Benefits of Onsite Sign Language Interpreting
The job of sign language interpreting is to bridge the gap between languages. It is also a series of decision making based on a client’s behavior and language choices. For example, an onsite sign language interpreter is better able to distinguish pain or other non-native sign language gestures. They have a full view of the D/deaf patient. Over time they can learn the patient’s mannerisms (just as a physician or nurse would). The onsite sign language interpreter is better able to note variations in signs and then report it to the medical staff for further medical discretion.
Sign Language Interpreter Consistency
Video Remote Interpreting is used in shorter increments to save costs on interpreting. But they are not given a full view of the D/deaf patient. Additionally, since it is billed in shorter increments, you are more than likely to work with several sign language interpreters for one patient.
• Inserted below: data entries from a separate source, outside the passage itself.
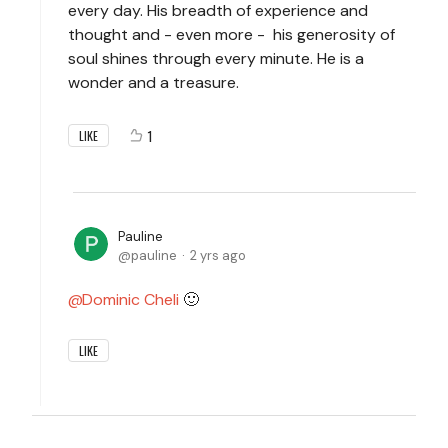
every day. His breadth of experience and
thought and - even more - his generosity of
soul shines through every minute. He is a
wonder and a treasure.
1
LIKE
Pauline
pauline
2 yrs ago
Dominic Cheli
🙂
LIKE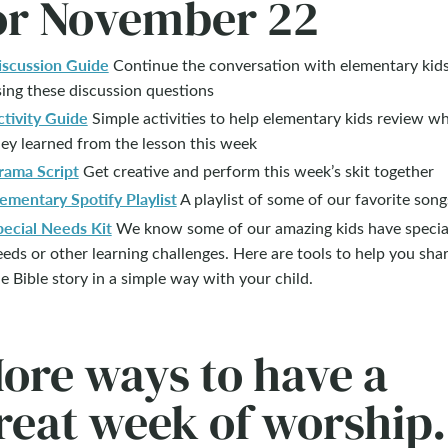
or November 22
iscussion Guide
Continue the conversation with elementary kid
ing these discussion questions
ctivity Guide
Simple activities to help elementary kids review w
ey learned from the lesson this week
rama Script
Get creative and perform this week’s skit together
ementary Spotify Playlist
A playlist of some of our favorite song
pecial Needs Kit
We know some of our amazing kids have specia
eds or other learning challenges. Here are tools to help you sha
e Bible story in a simple way with your child.
ore ways to have a
reat week of worship.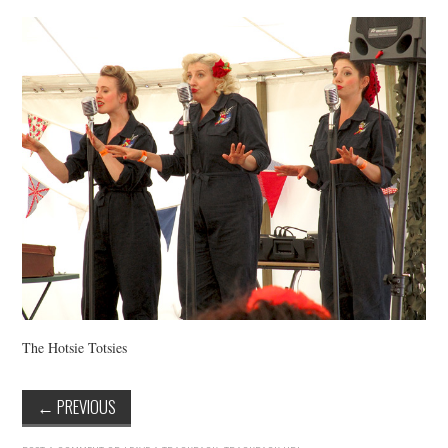
VINTAGE CROCHET
VINTAGE LIFESTYLE
The Hotsie Totsies
←
PREVIOUS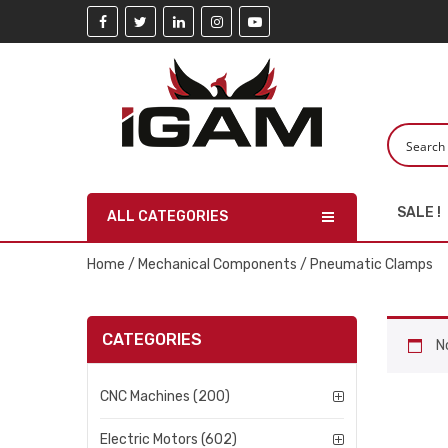
SALE !
ALL CATEGORIES
Home
/
Mechanical Components
/ Pneumatic Clamps
CATEGORIES
N
CNC Machines (200)
Electric Motors (602)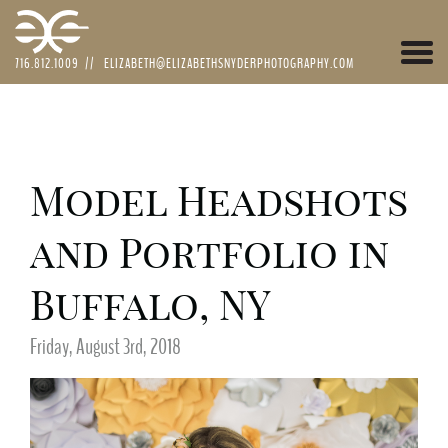
Togg
716.812.1009
//
ELIZABETH@ELIZABETHSNYDERPHOTOGRAPHY.COM
navi
Model Headshots
and Portfolio in
Buffalo, NY
Friday, August 3rd, 2018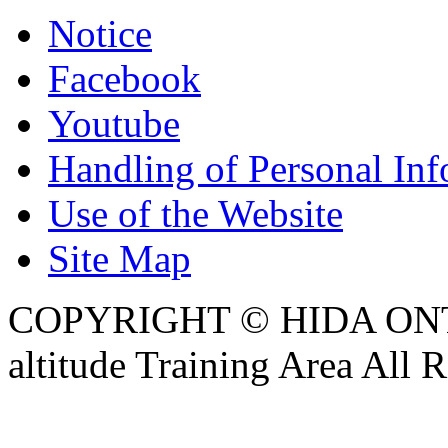
Notice
Facebook
Youtube
Handling of Personal Inf
Use of the Website
Site Map
COPYRIGHT © HIDA ON
altitude Training Area All 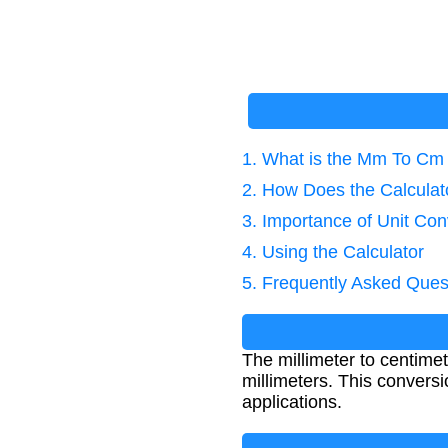
1. What is the Mm To Cm
2. How Does the Calcula
3. Importance of Unit Con
4. Using the Calculator
5. Frequently Asked Ques
The millimeter to centime
millimeters. This convers
applications.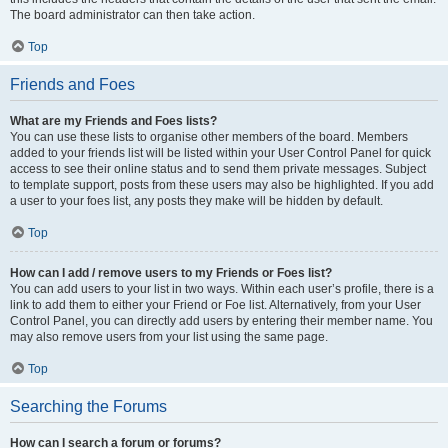
The board administrator can then take action.
Top
Friends and Foes
What are my Friends and Foes lists?
You can use these lists to organise other members of the board. Members
added to your friends list will be listed within your User Control Panel for quick
access to see their online status and to send them private messages. Subject
to template support, posts from these users may also be highlighted. If you add
a user to your foes list, any posts they make will be hidden by default.
Top
How can I add / remove users to my Friends or Foes list?
You can add users to your list in two ways. Within each user’s profile, there is a
link to add them to either your Friend or Foe list. Alternatively, from your User
Control Panel, you can directly add users by entering their member name. You
may also remove users from your list using the same page.
Top
Searching the Forums
How can I search a forum or forums?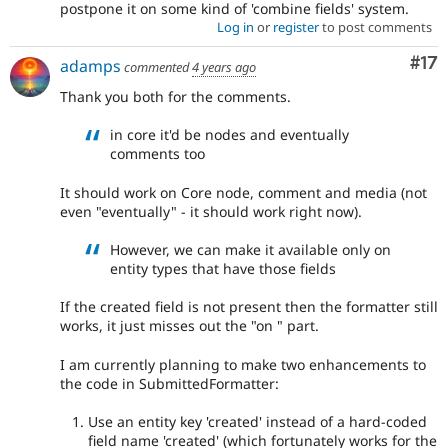
postpone it on some kind of 'combine fields' system.
Log in
or
register
to post comments
Co
#17
adamps
commented
4 years ago
Thank you both for the comments.
in core it'd be nodes and eventually
comments too
It should work on Core node, comment and media (not
even "eventually" - it should work right now).
However, we can make it available only on
entity types that have those fields
If the created field is not present then the formatter still
works, it just misses out the "on " part.
I am currently planning to make two enhancements to
the code in SubmittedFormatter:
Use an entity key 'created' instead of a hard-coded
field name 'created' (which fortunately works for the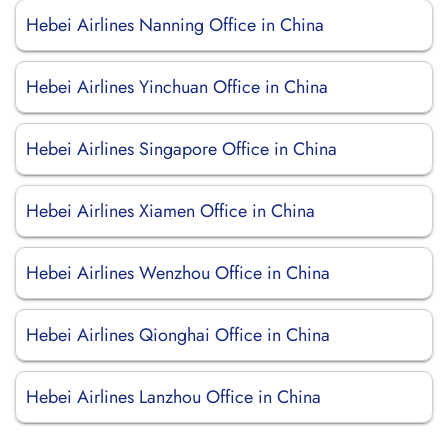
Hebei Airlines Nanning Office in China
Hebei Airlines Yinchuan Office in China
Hebei Airlines Singapore Office in China
Hebei Airlines Xiamen Office in China
Hebei Airlines Wenzhou Office in China
Hebei Airlines Qionghai Office in China
Hebei Airlines Lanzhou Office in China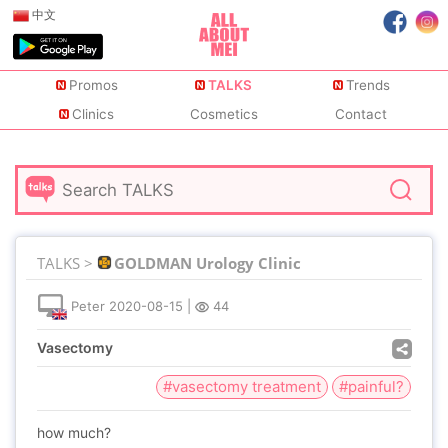
中文
Promos
TALKS
Trends
Clinics
Cosmetics
Contact
TALKS >
GOLDMAN Urology Clinic
Peter
2020-08-15
|
44
Vasectomy
#vasectomy treatment
#painful?
how much?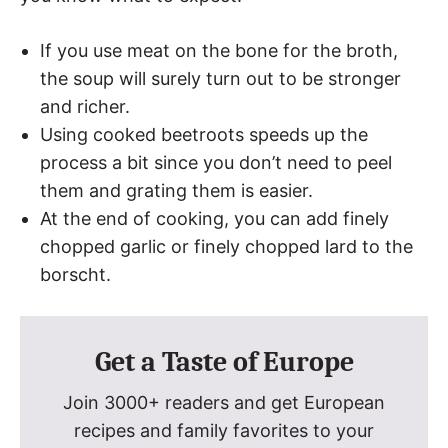
If you use meat on the bone for the broth,
the soup will surely turn out to be stronger
and richer.
Using cooked beetroots speeds up the
process a bit since you don’t need to peel
them and grating them is easier.
At the end of cooking, you can add finely
chopped garlic or finely chopped lard to the
borscht.
Get a Taste of Europe
Join 3000+ readers and get European
recipes and family favorites to your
There is not enough time for one interpreter to distinguish changes in specific sign choices and tone of the patient. It can be very detrimental to the patient’s overall care not to have a consistent sign language interpreter or agency working with one patient. In summary, in the short term Video Remote Interpreting in some cases may work well for medical staff to access vitals, but it is not a substitute for an onsite interpreter.
Knowledge of Local Signs
It is important to consider hiring a local sign language interpreting firm for sign language interpreting services. Check out why to hire a local firm. Since a Video Remote Interpreter can be set up anywhere around the world, many times there is no way for a sign language interpreter to distinguish what is a “local” sign or an incorrect sign (which could occur with a head/brain injury). Additionally, all sign language interpreters must be certified and licensed at the appropriate level. This may vary per state.
Certification and Licensure by State
They must also be certified and licensed to provide sign language interpreting services in any state they serve. Getting certified and licensed is a matter of paperwork processing and doesn’t necessarily mean that the sign language interpreter is familiar with the variations in language. It only means that if need be a grievance could be filed against their license (as with licenses of medical staff) if there are any concerns. Sign language interpreters and interpreting firms must adhere to laws similar to hospitals and doctors offices.
In closing, VRI is cost effective in some situations. It is inappropriate and unethical in other situations. The cost to benefit ratio should be highly considered before replacing an onsite Sign Language Interpreter with a Video Remote Interpreter.